Ja, auf "Eisesgrab" bin ich durch dich aufmerksam geworden. Der Titel hat interessant geklungen, obwohl er für dich ja auch klare Schwächen hatte, aber beim Anlesen habe ich einfach gemerkt, dass der Funke nicht überspringt.
Ich glaube, so ein schnelles Urteil ist auch nicht das Schlechteste. Wenn du keine Lust auf ein Buch hast, bringt es auch nichts, wenn du es ausleihst oder kaufst. So hast du die Titel, die dich wirklich reizen, wieder mehr Aufmerksamkeit geschenkt, was doch viel angenehmer ist.

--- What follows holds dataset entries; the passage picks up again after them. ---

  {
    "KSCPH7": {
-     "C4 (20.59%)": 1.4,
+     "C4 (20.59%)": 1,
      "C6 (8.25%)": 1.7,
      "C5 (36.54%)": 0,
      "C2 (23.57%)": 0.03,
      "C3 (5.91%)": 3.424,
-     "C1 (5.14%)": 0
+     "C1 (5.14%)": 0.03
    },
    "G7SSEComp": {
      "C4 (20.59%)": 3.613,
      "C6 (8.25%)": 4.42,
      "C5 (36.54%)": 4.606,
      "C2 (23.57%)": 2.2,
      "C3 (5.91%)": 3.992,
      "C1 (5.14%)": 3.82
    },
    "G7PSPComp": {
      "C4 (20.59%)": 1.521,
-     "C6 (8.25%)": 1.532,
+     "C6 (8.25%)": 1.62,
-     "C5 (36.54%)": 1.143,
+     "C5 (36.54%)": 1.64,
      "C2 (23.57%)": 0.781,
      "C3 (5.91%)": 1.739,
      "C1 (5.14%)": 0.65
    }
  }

Ich bleibe dabei, wenn ich mich so wenig an ein Buch erinnere, dann musst du das definitiv nicht lesen. 🙂
Klingt wirklich nach einem gemütlichen Tag. 🙂 So ähnlich sahen einige meiner letzten Tage auch aus. Nur hatte ich mir nicht die Zeit genommen, reinzuschnuppern. Eher habe ich ausgiebig gestöbert. 🙂
Pamela Moore spricht mich sehr an. Ich habe noch nie etwas von ihr gehört (oder gelesen) und werde gleich mal Google anschmeißen.

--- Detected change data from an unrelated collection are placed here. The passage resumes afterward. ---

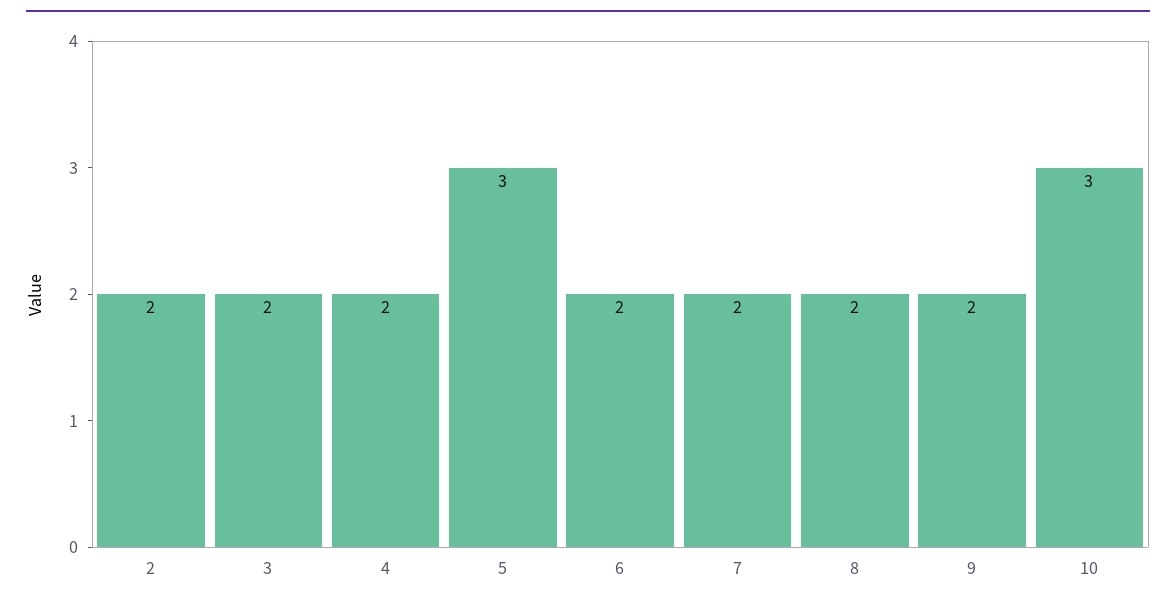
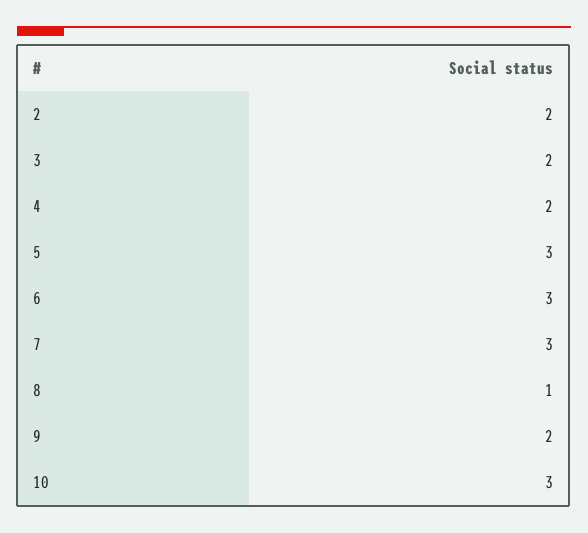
  {
    "2": 2,
    "3": 2,
    "4": 2,
    "5": 3,
-   "6": 2,
+   "6": 3,
-   "7": 2,
+   "7": 3,
-   "8": 2,
+   "8": 1,
    "9": 2,
    "10": 3
  }

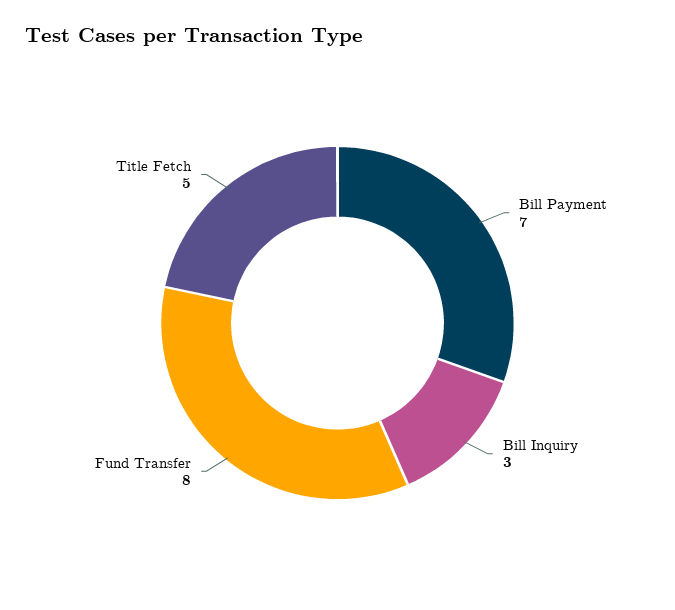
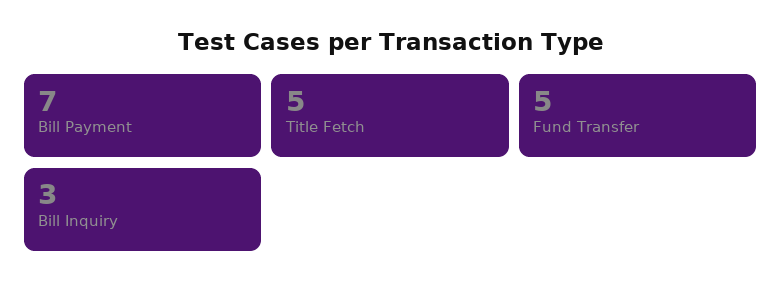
  {
    "Bill Payment": 7,
    "Bill Inquiry": 3,
-   "Fund Transfer": 8,
+   "Fund Transfer": 5,
    "Title Fetch": 5
  }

Ich mache das ja auch selten, dass ich so ausgiebig in mehrere Bücher reinschnuppere. Aber es hat mir ziemlich Spaß gemacht.
Ich bin ja mal neugierig, ob du dann auch vielleicht etwas von Pamela Moore lesen wirst.
Das ist ja auch mal eine Art, seine Lektüre zu wählen 🙂
Sollte ich vielleicht auch mal versuchen, ich habe nämlich oft das Gefühl, alle meine Bücher gleichzeitig beginnen zu wollen; natürlich stellen sich dann auch einige als Misserfolge heraus.
Ich hoffe, du kannst mit deiner Auswahl noch einige schöne Lesestunden verbringen!
Bei mir ist es oft so, dass ich entweder auf gar kein Buch so recht Lust habe oder auf alle gleichzeitig. *g*
Es war aber gestern auch schon mal erhellend zu merken, bei welchen Büchern es mir schwer gefallen ist, sie beiseite zu legen und zum nächsten zu greifen.